ASSIGNMENT: Extend the discussion of PgstacDB database connections that are never closed, continuing from its final message.

Database connections are never closed
PgstacDB maintains a persistent connection to the database through self.connection = pool.getconn(). According to the getconn() documentation, this connection will not be automatically returned to the pool, and therefore won't be closed when idle. An explicit putconn() call is required. Currently, db_max_idle is ignored, which leads to database timeouts during long idle periods. I suggest not implementing a custom self.connection singleton pooling logic, but rather relying on the psycopg_pool implementation. Otherwise, you would need to implement the same feature set as psycopg_pool, including idle handling, which adds unnecessary complexity.
I could prepare a PR dropping the singleton caching and moving all caching logic to the psycopg_pool (as it should imo).
PgstacDB is set up with a disconnect method that is called both when using as a context manager (via the exit() method) as well as by trapping it using atexit.register(self.disconnect) to ensure that connections are automatically returned to the pool.
I'm confused about the purpose of using ConnectionPool and having the db_max_idle setting if they're not meant to be used. If users are expected to initialize PgstacDB via a context manager each time, creating a new pool just to get a single connection and then closing everything afterward, what's the benefit? The typical use case in SQLAlchemy/Redis/Valkey is to maintain the same connection pool throughout the program's lifecycle - that's where settings like db_max_idle make practical sense.
What you describe would also result in a constant memory leak due to repeated atexit.register calls that prevent the entire PgstacDB instance from ever being freed from memory.

RECORD SET:
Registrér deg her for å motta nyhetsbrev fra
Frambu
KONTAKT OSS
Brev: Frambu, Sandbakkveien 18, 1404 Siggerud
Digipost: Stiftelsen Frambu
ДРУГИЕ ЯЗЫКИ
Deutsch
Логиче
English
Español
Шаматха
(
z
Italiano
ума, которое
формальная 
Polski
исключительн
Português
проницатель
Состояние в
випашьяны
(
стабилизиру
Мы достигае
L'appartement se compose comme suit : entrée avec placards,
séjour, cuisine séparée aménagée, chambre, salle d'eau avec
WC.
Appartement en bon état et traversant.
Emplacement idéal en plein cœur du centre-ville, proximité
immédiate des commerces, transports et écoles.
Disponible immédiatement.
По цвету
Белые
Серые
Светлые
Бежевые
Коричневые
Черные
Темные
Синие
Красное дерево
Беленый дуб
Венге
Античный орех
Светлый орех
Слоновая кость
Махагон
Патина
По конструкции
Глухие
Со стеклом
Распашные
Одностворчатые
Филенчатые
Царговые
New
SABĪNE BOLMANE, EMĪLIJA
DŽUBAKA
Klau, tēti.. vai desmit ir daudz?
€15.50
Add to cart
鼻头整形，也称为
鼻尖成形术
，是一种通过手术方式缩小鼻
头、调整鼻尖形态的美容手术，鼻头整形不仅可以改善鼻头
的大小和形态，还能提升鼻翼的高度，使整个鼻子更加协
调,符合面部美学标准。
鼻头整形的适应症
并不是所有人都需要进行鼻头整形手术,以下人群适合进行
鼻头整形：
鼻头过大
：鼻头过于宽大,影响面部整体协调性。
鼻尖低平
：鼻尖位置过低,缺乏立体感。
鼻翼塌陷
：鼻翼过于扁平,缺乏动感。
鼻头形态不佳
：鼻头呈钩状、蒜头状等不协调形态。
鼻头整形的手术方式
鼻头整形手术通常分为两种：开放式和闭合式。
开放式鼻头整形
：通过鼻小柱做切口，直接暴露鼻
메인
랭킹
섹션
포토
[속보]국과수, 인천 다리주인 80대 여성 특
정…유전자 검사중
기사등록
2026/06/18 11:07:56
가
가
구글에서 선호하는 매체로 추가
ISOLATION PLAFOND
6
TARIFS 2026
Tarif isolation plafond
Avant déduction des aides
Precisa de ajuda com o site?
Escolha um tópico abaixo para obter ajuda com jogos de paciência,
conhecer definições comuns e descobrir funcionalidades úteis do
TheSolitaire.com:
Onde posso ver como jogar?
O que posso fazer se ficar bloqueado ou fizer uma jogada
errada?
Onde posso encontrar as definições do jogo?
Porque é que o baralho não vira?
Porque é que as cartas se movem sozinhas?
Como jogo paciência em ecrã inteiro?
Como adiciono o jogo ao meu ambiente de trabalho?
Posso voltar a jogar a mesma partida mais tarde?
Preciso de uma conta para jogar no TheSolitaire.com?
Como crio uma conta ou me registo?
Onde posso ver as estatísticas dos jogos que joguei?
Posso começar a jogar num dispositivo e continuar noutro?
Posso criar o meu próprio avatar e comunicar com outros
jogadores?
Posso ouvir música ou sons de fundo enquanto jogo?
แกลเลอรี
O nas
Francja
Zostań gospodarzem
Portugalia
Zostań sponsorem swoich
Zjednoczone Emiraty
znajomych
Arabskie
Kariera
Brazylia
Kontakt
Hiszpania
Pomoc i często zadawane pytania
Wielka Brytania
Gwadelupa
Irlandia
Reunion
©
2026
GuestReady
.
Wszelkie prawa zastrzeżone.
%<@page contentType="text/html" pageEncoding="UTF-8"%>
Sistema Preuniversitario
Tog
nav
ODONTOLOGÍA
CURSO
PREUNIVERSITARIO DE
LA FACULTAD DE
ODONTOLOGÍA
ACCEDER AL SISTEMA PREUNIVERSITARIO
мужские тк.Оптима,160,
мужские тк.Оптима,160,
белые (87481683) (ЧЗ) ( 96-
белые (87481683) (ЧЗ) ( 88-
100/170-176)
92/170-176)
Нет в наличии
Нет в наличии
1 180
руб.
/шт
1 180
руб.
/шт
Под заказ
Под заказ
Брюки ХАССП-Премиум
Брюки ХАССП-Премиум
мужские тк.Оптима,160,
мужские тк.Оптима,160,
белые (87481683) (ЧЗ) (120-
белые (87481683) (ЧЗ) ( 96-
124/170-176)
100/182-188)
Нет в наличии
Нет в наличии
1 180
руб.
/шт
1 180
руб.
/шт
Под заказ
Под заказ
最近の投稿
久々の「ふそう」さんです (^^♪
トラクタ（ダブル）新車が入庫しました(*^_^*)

TASK ANSWER:
All of these seem like unusual design decisions that cause more issues than they solve. I thought PostgreSQL connection pooling was a solved problem.
I've been reviewing the PgstacDB class, and here's what doesn't seem right to me: we return the connection to the pool https://github.com/stac-utils/pgstac/blob/d5901b7f7a6f441475191cf47b2810d959940085/src/pypgstac/src/pypgstac/db.py#L168 but just a few lines later, we set the pool to None https://github.com/stac-utils/pgstac/blob/d5901b7f7a6f441475191cf47b2810d959940085/src/pypgstac/src/pypgstac/db.py#L173
As a result, the pool is never reused across different context managers:
>>> pgdb = PgstacDB()
>>> with pgdb as ctx:
... pgdb.pool is None
...
False
>>> pgdb.pool is None
True
@Zaczero can you share how you are using PgstacDb
I can confirm the pool is not closed on exit and thus the connection is not closed as well
with PgstacDB(dsn="postgresql://username:[email protected]:5439/postgis") as pg:
pool = pg.get_pool()
conn = pg.connect()
print(pool.closed)
>>> False
print(conn.closed)
>>> False
# Manually closing the pool
pool.close()
print(pool.closed)
>>> True
print(conn.closed)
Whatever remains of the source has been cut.